May is one of the most improved players in the NRL this season. (Getty Images: Mark Metcalfe )

May’s transformation has been the more dramatic. The 24-year old prop made his NRL debut last season after years wandering through reserve grade at Penrith, Manly and the Wests Tigers.

“It was tough, hopping from club to club. I always wanted to be a one-club man but the way things happened and the way I wasn’t giving footy 100 per cent, I had to hop around,” May said.

“I wasn’t training hard, I wasn’t eating right off the field. I didn’t want to train and I was carrying a few extra kilos. I wasn’t playing with the passion I have now.”

May earned his first grade debut in the middle of last season and seemed to settle into life as a solid but unremarkable bench prop until, just a few weeks ago, he transformed into a wrecking machine.
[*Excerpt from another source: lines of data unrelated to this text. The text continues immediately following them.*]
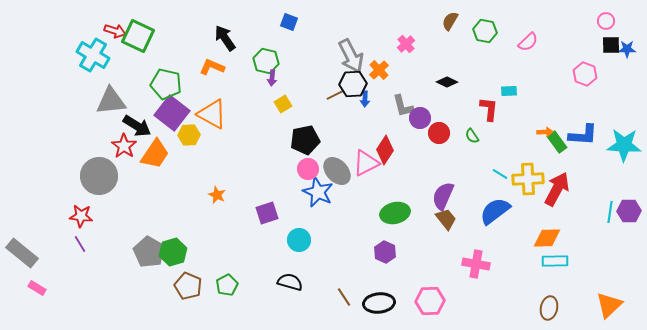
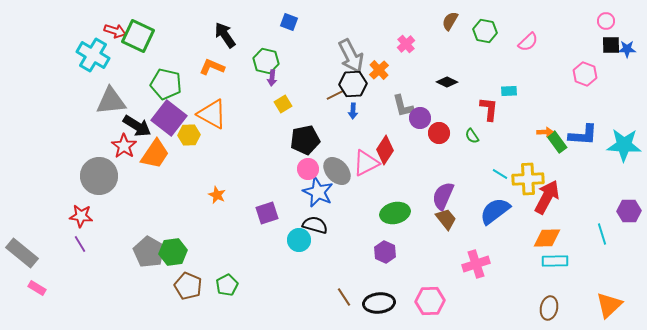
black arrow at (225, 38): moved 3 px up
blue arrow at (365, 99): moved 12 px left, 12 px down
purple square at (172, 113): moved 3 px left, 5 px down
red arrow at (557, 189): moved 10 px left, 8 px down
cyan line at (610, 212): moved 8 px left, 22 px down; rotated 25 degrees counterclockwise
green hexagon at (173, 252): rotated 8 degrees clockwise
pink cross at (476, 264): rotated 28 degrees counterclockwise
black semicircle at (290, 282): moved 25 px right, 57 px up
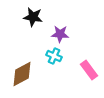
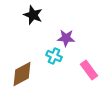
black star: moved 2 px up; rotated 12 degrees clockwise
purple star: moved 6 px right, 4 px down
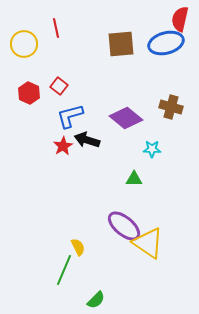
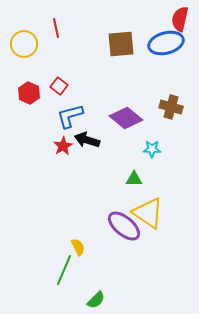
yellow triangle: moved 30 px up
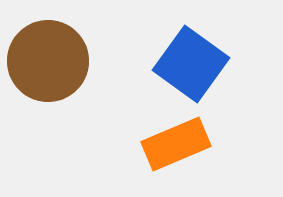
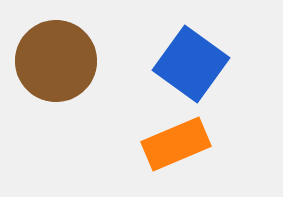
brown circle: moved 8 px right
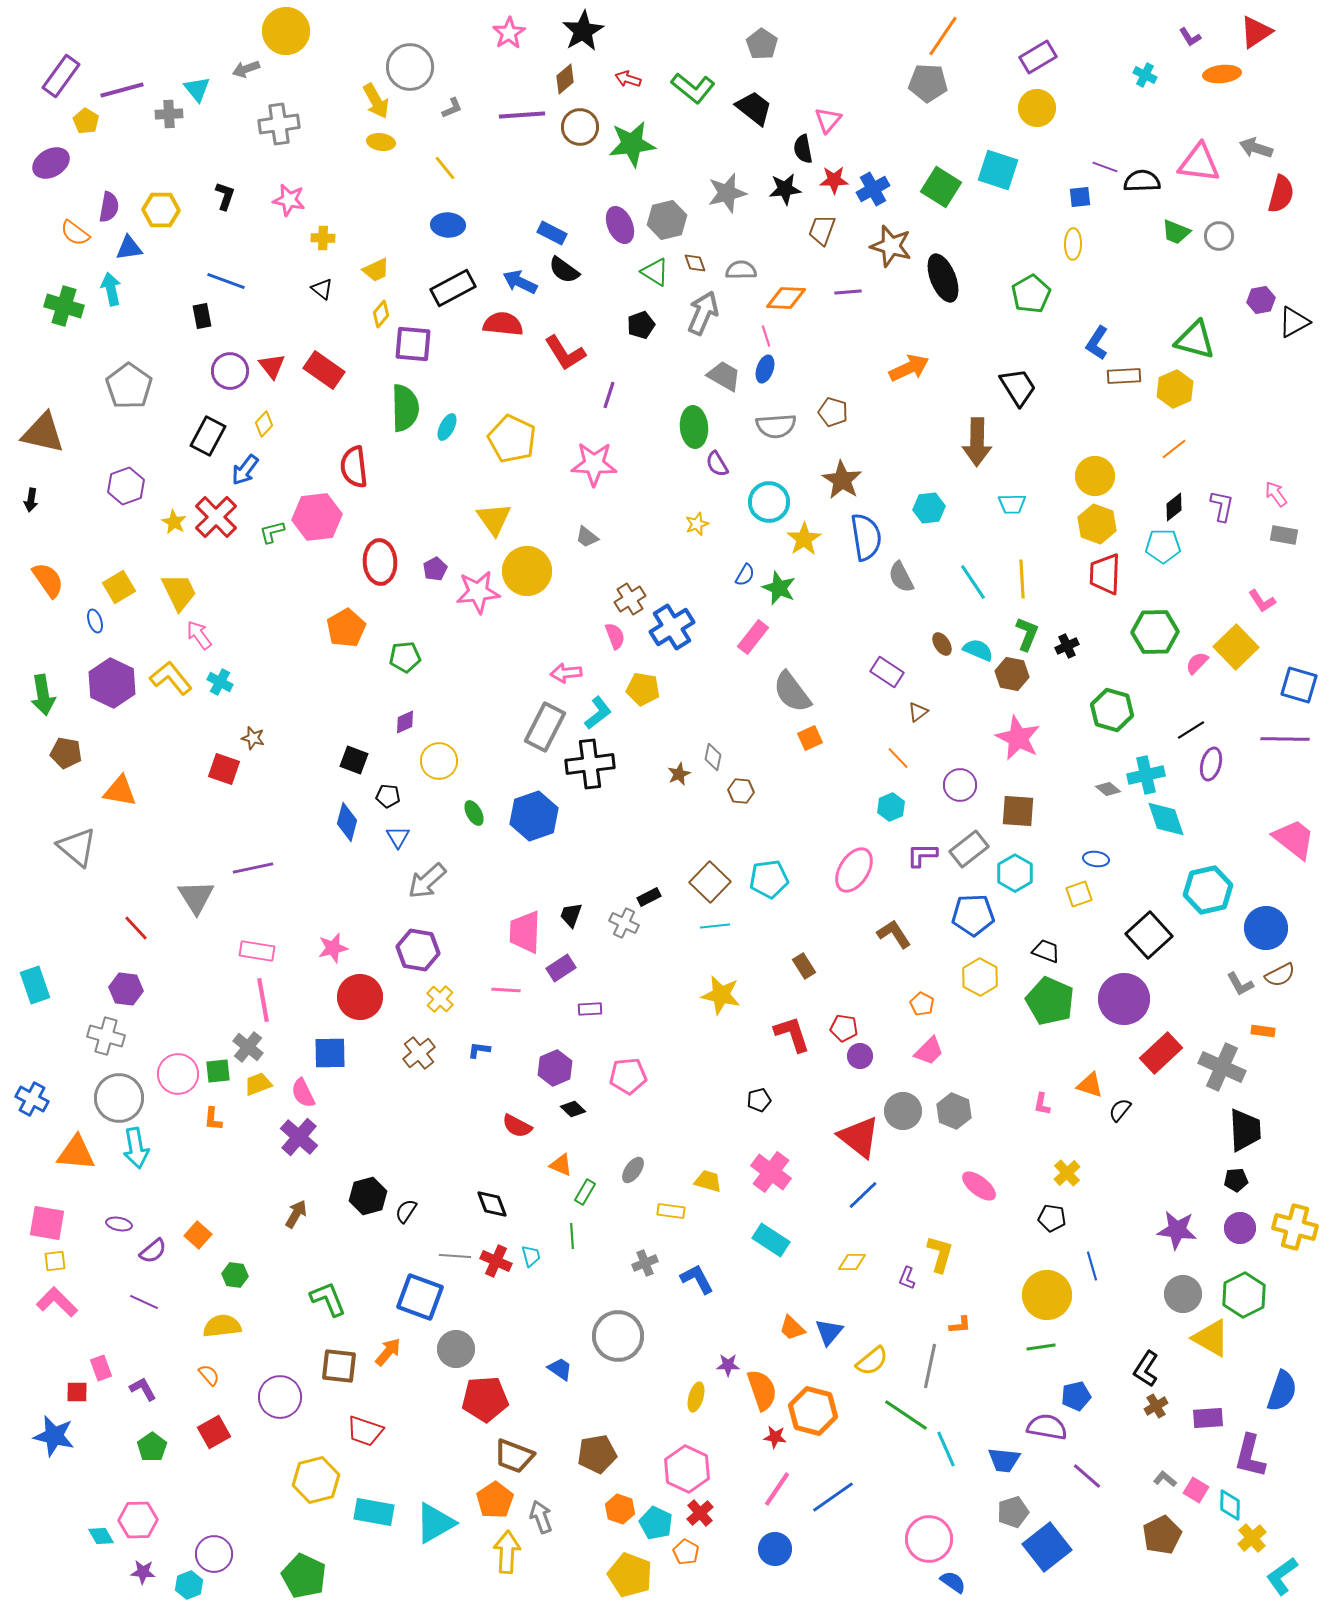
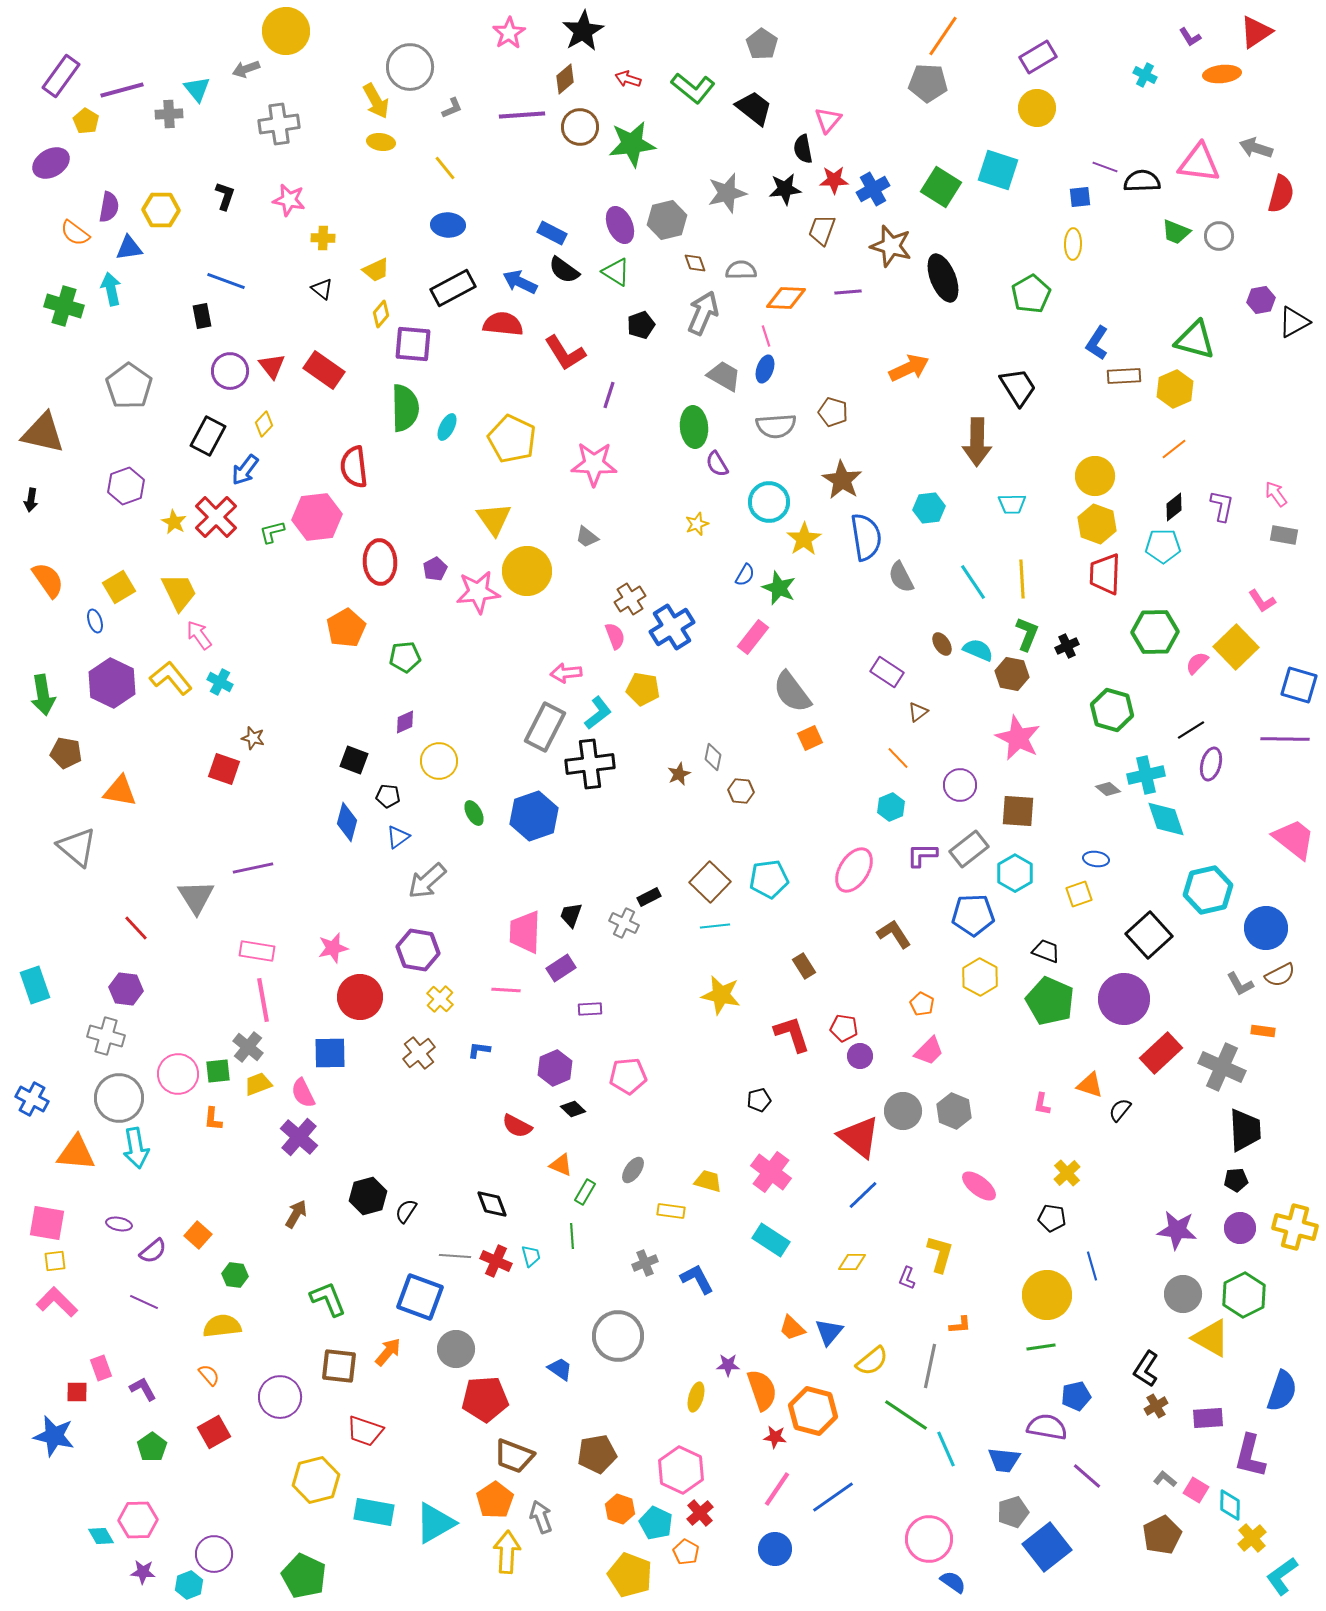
green triangle at (655, 272): moved 39 px left
blue triangle at (398, 837): rotated 25 degrees clockwise
pink hexagon at (687, 1469): moved 6 px left, 1 px down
Now, when May comes on the field the game bends his team’s way. Bigger name players can’t get a hold of him.

In the final round clash with South Sydney he churned through 173 metres – more than any other forward on the field apart from New South Wales and Australian lock Cam Murray.

In the narrow win over the Sharks he clocked 122 metres, including 93 in the torrid second half that has quickly passed into Roosters legend, and the Tricolours, for all the stars they’ve bought and made over the years, probably don’t win either game without May.

“When I first came here I didn’t feel comfortable playing first grade and doing the things I do with my play style, but the boys and the coaching staff knew what I had,” May said.